The editor of the volume, Éva Kelemen, has been studying the history of the nearly hundred-year-old collection for a long time. This time, she used for her research one of the well-known genres of oral history: she collected new data, living memories through personal interviews with former colleagues. The publication of these interviews forms the core of this volume. The edited, engaging conversations bring to life the former everyday life of the Music Collection, and new correlation that written documents could not reveal previously. During the interviews, it also became clear that the certain professional careers intertwined so closely with the private lives of the person and sometimes with the political aspects of the time, that the interviewees’ recollections could raise the interest not only of music and library historians, but also that of a number of cultural history researchers studying the given period, and the general public. All of the interviewees – Mária Eckhardt, Zoltán Falvy, Klára Hamburger, László Somfai and Veronika Vavrinecz – started their careers in the Music Collection of the National Széchényi Library, several of whom became renowned experts of musicology in Hungary and abroad. Mária Eckhardt and Klára Hamburger were renowned representatives of Liszt research, László Somfai was a leading Haydn and Bartók researcher, and Zoltán Falvy, who died shortly after the interview, worked mainly in the field of Hungarian musical records from the Middle Ages.
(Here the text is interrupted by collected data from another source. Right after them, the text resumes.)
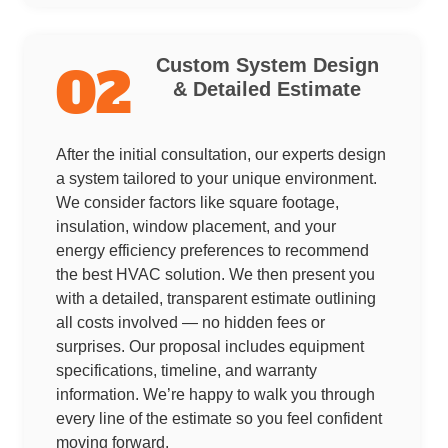
Custom System Design
02
& Detailed Estimate
After the initial consultation, our experts design
a system tailored to your unique environment.
We consider factors like square footage,
insulation, window placement, and your
energy efficiency preferences to recommend
the best HVAC solution. We then present you
with a detailed, transparent estimate outlining
all costs involved — no hidden fees or
surprises. Our proposal includes equipment
specifications, timeline, and warranty
information. We’re happy to walk you through
every line of the estimate so you feel confident
moving forward.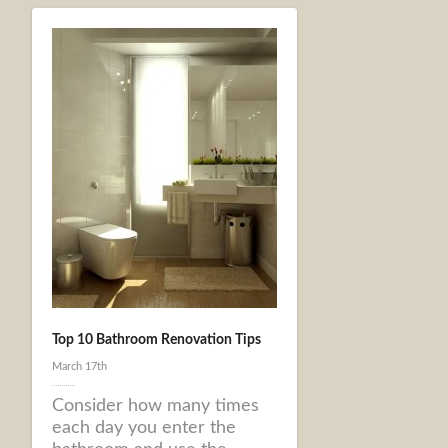
Top 10 Bathroom Renovation Tips
March 17th
Consider how many times
each day you enter the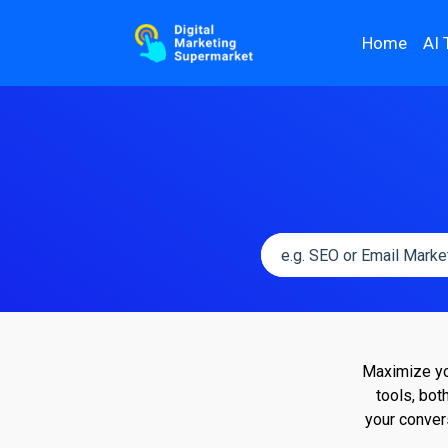
Home
AI 
Maximize you
tools, bot
your conver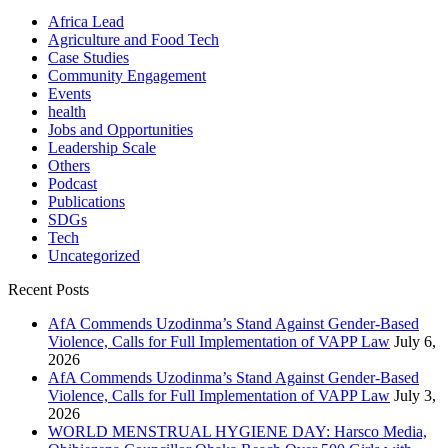
Africa Lead
Agriculture and Food Tech
Case Studies
Community Engagement
Events
health
Jobs and Opportunities
Leadership Scale
Others
Podcast
Publications
SDGs
Tech
Uncategorized
Recent Posts
AfA Commends Uzodinma’s Stand Against Gender-Based
Violence, Calls for Full Implementation of VAPP Law
July 6,
2026
AfA Commends Uzodinma’s Stand Against Gender-Based
Violence, Calls for Full Implementation of VAPP Law
July 3,
2026
WORLD MENSTRUAL HYGIENE DAY: Harsco Media,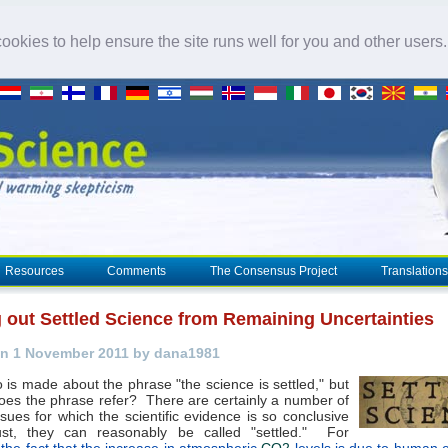
okies to help ensure the site runs well for you and other users
Resources
Comments
The Consensus Project
Translations
g out Settled Science from Remaining Uncertainties
n 1 November 2011 by dana1981
is made about the phrase "the science is settled," but
oes the phrase refer? There are certainly a number of
sues for which the scientific evidence is so conclusive
st, they can reasonably be called "settled." For
,
the fact that the increase in atmospheric
CO2
levels is due to human 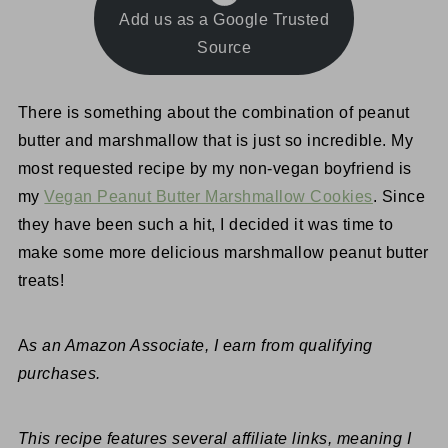
Add us as a Google Trusted
Source
There is something about the combination of peanut
butter and marshmallow that is just so incredible. My
most requested recipe by my non-vegan boyfriend is
my
Vegan Peanut Butter Marshmallow Cookies
. Since
they have been such a hit, I decided it was time to
make some more delicious marshmallow peanut butter
treats!
A
s an Amazon Associate, I earn from qualifying
purchases.
This recipe features several affiliate links, meaning I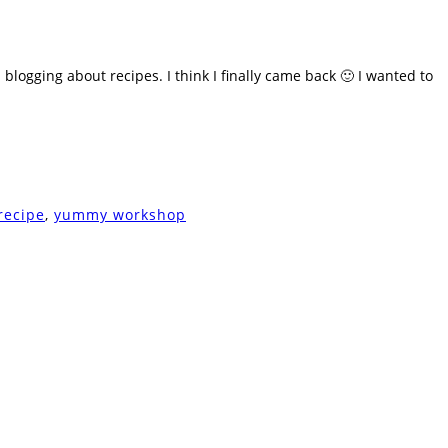
 blogging about recipes. I think I finally came back 🙂 I wanted to
recipe
,
yummy workshop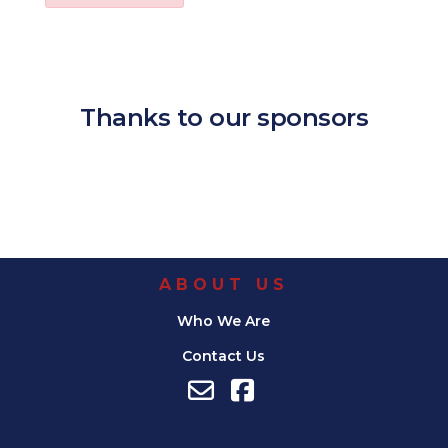
Download ICS
Google Calendar
iCalendar
Office 365
Outl
Thanks to our sponsors
ABOUT US
Who We Are
Contact Us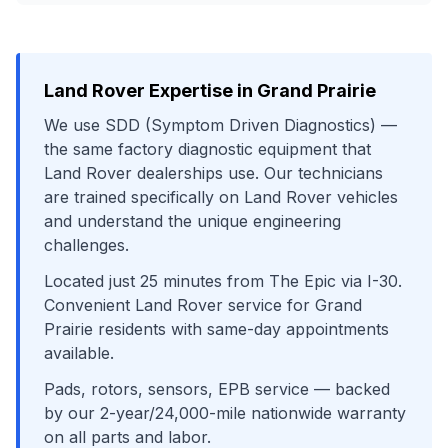
Land Rover
Expertise in
Grand Prairie
We use
SDD (Symptom Driven Diagnostics)
—
the same factory diagnostic equipment that
Land Rover
dealerships use. Our technicians
are trained specifically on
Land Rover
vehicles
and understand the unique engineering
challenges.
Located just
25
minutes from
The Epic
via
I-30
.
Convenient
Land Rover
service for
Grand
Prairie
residents with same-day appointments
available.
Pads, rotors, sensors, EPB service
— backed
by our 2-year/24,000-mile nationwide warranty
on all parts and labor.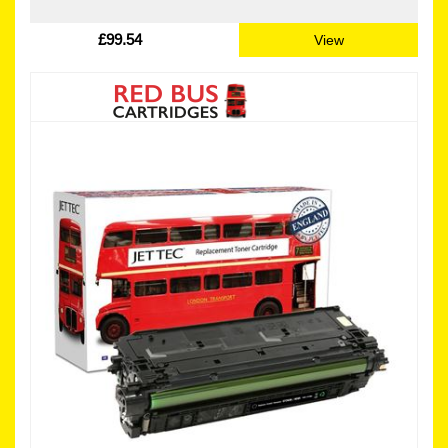
£99.54
View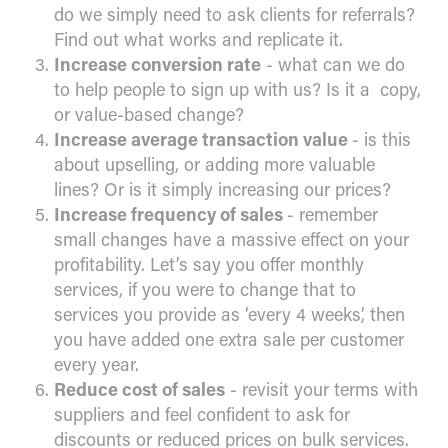
do we simply need to ask clients for referrals?
Find out what works and replicate it.
Increase conversion rate
- what can we do
to help people to sign up with us? Is it a copy,
or value-based change?
Increase average transaction value
- is this
about upselling, or adding more valuable
lines? Or is it simply increasing our prices?
Increase frequency of sales
- remember
small changes have a massive effect on your
profitability. Let’s say you offer monthly
services, if you were to change that to
services you provide as ‘every 4 weeks’, then
you have added one extra sale per customer
every year.
Reduce cost of sales
- revisit your terms with
suppliers and feel confident to ask for
discounts or reduced prices on bulk services.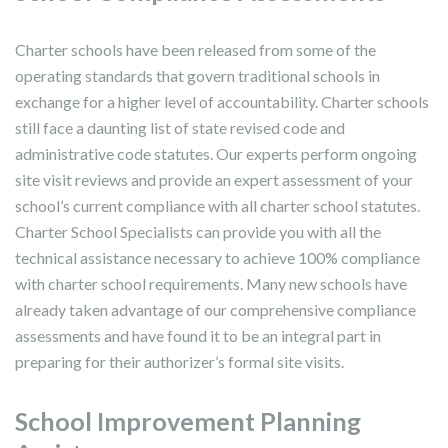
Charter schools have been released from some of the
operating standards that govern traditional schools in
exchange for a higher level of accountability. Charter schools
still face a daunting list of state revised code and
administrative code statutes. Our experts perform ongoing
site visit reviews and provide an expert assessment of your
school’s current compliance with all charter school statutes.
Charter School Specialists can provide you with all the
technical assistance necessary to achieve 100% compliance
with charter school requirements. Many new schools have
already taken advantage of our comprehensive compliance
assessments and have found it to be an integral part in
preparing for their authorizer’s formal site visits.
School Improvement Planning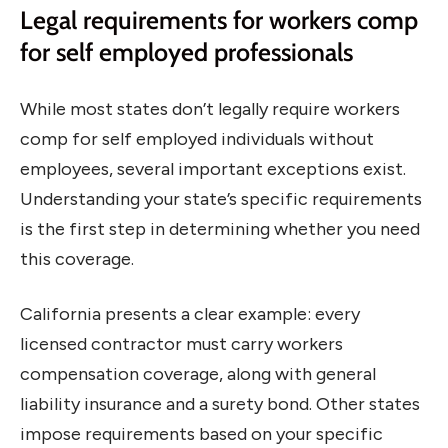
Legal requirements for workers comp
for self employed professionals
While most states don’t legally require workers
comp for self employed individuals without
employees, several important exceptions exist.
Understanding your state’s specific requirements
is the first step in determining whether you need
this coverage.
California presents a clear example: every
licensed contractor must carry workers
compensation coverage, along with general
liability insurance and a surety bond. Other states
impose requirements based on your specific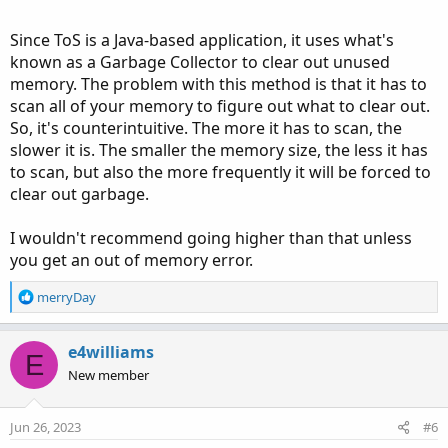
Since ToS is a Java-based application, it uses what's
known as a Garbage Collector to clear out unused
memory. The problem with this method is that it has to
scan all of your memory to figure out what to clear out.
So, it's counterintuitive. The more it has to scan, the
slower it is. The smaller the memory size, the less it has
to scan, but also the more frequently it will be forced to
clear out garbage.
I wouldn't recommend going higher than that unless
you get an out of memory error.
R
merryDay
e
a
c
e4williams
E
t
New member
i
o
n
Jun 26, 2023
#6
s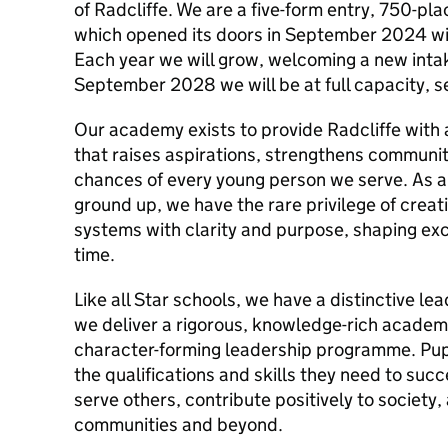
of Radcliffe. We are a five-form entry, 750-pl
which opened its doors in September 2024 wit
Each year we will grow, welcoming a new intak
September 2028 we will be at full capacity, s
Our academy exists to provide Radcliffe with 
that raises aspirations, strengthens community
chances of every young person we serve. As a 
ground up, we have the rare privilege of creat
systems with clarity and purpose, shaping exc
time.
Like all Star schools, we have a distinctive l
we deliver a rigorous, knowledge-rich academ
character-forming leadership programme. Pupi
the qualifications and skills they need to succ
serve others, contribute positively to society
communities and beyond.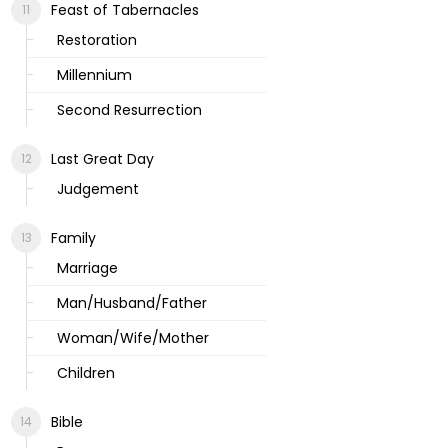
Feast of Tabernacles
Restoration
Millennium
Second Resurrection
Last Great Day
Judgement
Family
Marriage
Man/Husband/Father
Woman/Wife/Mother
Children
Bible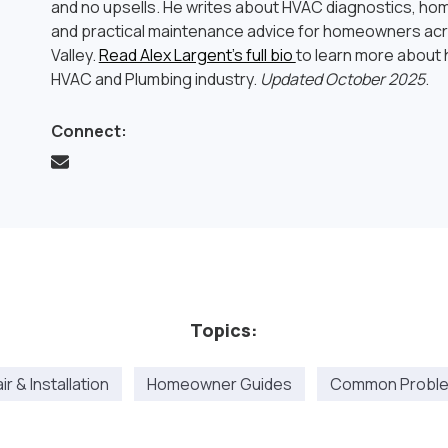
and no upsells. He writes about HVAC diagnostics, hom
and practical maintenance advice for homeowners ac
Valley.
Read Alex Largent’s full bio
to learn more about h
HVAC and Plumbing industry.
Updated October 2025
.
Connect:
Topics:
r & Installation
Homeowner Guides
Common Proble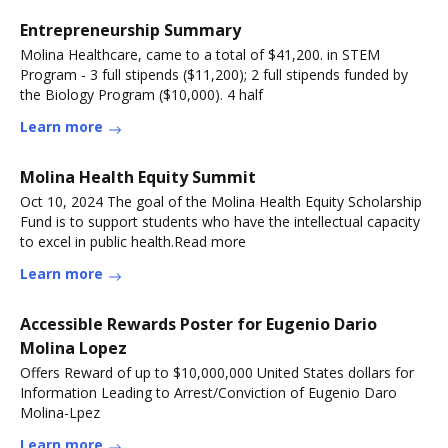
Entrepreneurship Summary
Molina Healthcare, came to a total of $41,200. in STEM
Program - 3 full stipends ($11,200); 2 full stipends funded by
the Biology Program ($10,000). 4 half
Learn more
Molina Health Equity Summit
Oct 10, 2024 The goal of the Molina Health Equity Scholarship
Fund is to support students who have the intellectual capacity
to excel in public health.Read more
Learn more
Accessible Rewards Poster for Eugenio Dario
Molina Lopez
Offers Reward of up to $10,000,000 United States dollars for
Information Leading to Arrest/Conviction of Eugenio Daro
Molina-Lpez
Learn more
Veronika Vavrinecz, the retired director of the Music Collection, became a renowned specialist in music library science and the exploration of national and international musical sources.

The interviews are introduced by Éva Kelemen’s two earlier studies, the first summarizing a short but rather significant pre-World War II period (1929–1934) of the collection. The second work reports on the years of reconstruction and consolidation after 1945 and the tireless activity of Jenő Vécsey until 1966. The latter is really closely tied to the subjects of the recollections, creating an exciting background to the interviews.